* [YOUR GOAL]:
Reproduce verbatim everything from the line containing "Rendered at 1500 by 1125 pixels." down to the end of the rows below, both ends included.

══ INPUT ROWS ══

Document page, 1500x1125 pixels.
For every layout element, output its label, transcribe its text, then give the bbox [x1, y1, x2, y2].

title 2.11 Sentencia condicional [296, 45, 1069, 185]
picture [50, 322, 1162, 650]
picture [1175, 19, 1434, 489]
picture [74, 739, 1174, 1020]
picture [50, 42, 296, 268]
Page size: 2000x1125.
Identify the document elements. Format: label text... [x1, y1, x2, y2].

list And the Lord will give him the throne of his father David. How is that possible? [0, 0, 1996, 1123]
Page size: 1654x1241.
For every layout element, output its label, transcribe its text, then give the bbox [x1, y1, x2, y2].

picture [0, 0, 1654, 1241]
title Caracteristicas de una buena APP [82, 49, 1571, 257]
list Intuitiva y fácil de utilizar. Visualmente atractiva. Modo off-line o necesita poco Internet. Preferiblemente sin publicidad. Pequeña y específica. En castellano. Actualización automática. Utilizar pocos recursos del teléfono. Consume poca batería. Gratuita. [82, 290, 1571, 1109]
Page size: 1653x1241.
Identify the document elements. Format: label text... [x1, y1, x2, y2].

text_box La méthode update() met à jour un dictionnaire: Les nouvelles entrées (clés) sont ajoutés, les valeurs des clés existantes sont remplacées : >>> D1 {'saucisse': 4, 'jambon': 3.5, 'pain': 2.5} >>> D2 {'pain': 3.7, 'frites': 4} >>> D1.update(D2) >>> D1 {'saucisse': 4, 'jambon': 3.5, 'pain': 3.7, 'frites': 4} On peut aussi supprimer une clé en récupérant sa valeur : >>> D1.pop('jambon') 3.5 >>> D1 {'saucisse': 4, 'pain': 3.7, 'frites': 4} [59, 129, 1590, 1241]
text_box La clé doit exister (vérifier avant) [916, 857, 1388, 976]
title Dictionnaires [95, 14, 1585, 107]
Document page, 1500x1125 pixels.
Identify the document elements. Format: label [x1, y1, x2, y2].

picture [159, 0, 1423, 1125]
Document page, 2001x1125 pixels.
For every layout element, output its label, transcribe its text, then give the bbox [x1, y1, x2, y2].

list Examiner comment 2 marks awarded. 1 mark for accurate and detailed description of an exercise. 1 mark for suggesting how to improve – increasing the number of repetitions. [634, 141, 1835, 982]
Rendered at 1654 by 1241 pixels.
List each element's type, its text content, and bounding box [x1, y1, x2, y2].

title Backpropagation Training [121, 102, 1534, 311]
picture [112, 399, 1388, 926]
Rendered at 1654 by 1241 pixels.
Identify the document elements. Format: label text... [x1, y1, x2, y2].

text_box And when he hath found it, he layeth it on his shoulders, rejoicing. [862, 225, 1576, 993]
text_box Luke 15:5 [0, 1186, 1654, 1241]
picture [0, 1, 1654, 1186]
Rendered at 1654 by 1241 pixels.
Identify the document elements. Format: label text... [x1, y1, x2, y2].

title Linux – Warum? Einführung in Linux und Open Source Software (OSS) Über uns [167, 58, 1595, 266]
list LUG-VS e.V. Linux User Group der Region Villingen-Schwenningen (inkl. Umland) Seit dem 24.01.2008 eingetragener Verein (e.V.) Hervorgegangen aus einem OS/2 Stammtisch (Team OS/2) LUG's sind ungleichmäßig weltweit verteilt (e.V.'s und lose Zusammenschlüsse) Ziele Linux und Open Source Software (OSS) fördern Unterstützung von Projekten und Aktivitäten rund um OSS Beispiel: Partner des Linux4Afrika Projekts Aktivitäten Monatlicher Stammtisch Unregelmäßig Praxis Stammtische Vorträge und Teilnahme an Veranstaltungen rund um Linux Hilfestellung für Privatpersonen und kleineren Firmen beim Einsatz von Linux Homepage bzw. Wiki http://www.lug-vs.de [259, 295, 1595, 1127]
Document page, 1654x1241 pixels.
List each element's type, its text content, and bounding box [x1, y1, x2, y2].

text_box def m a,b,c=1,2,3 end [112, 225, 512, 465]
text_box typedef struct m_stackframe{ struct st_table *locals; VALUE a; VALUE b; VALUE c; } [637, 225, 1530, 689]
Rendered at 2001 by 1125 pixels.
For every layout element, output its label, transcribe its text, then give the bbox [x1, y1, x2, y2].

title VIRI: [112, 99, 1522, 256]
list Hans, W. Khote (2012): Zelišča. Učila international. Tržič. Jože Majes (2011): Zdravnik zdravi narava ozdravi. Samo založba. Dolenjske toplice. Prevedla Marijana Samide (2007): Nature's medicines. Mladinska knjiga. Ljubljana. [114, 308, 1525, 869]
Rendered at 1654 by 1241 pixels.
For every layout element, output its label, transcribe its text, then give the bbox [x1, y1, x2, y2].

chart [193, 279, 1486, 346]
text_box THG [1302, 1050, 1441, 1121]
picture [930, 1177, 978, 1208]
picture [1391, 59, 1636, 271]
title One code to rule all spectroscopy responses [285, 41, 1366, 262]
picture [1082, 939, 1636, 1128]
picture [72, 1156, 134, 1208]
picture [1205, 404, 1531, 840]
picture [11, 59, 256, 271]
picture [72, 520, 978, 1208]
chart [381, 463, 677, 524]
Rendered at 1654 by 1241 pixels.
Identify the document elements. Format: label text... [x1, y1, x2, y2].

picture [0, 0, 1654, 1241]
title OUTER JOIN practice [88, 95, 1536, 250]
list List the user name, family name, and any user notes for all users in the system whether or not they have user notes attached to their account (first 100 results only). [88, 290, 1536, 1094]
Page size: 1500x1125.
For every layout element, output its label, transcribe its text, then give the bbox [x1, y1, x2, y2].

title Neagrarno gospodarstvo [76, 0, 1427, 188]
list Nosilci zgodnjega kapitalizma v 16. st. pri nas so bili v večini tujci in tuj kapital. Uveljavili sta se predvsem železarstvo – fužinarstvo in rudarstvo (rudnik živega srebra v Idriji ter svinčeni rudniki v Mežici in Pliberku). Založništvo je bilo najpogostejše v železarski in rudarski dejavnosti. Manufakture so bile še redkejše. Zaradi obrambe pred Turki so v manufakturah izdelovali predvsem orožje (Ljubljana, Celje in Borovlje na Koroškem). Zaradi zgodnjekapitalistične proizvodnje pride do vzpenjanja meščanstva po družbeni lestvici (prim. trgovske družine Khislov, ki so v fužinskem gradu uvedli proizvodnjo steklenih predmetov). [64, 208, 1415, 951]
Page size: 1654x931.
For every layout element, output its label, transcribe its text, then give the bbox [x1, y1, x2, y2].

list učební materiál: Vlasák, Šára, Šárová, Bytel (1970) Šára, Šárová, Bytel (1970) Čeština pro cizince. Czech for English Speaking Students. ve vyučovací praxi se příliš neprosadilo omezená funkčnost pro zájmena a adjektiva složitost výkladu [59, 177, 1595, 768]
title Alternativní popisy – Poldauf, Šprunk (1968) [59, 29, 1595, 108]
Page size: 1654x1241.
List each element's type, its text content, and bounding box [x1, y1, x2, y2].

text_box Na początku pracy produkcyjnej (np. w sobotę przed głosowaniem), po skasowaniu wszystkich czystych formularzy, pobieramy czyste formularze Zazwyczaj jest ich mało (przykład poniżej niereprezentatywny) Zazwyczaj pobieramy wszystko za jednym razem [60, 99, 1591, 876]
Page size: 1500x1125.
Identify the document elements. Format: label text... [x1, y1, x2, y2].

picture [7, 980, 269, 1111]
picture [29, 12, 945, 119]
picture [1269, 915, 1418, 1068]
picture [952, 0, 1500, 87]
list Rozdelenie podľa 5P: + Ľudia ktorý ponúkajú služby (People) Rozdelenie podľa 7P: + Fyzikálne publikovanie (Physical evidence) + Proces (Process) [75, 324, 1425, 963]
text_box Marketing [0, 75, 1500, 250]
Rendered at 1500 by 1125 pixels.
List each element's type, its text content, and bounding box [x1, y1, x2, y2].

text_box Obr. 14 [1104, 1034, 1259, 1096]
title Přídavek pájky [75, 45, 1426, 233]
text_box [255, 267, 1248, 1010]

═══

* [RESULT FOR THIS EXERCISE]:
Rendered at 1500 by 1125 pixels.
List each element's type, its text content, and bounding box [x1, y1, x2, y2].

text_box Obr. 14 [1104, 1034, 1259, 1096]
title Přídavek pájky [75, 45, 1426, 233]
text_box [255, 267, 1248, 1010]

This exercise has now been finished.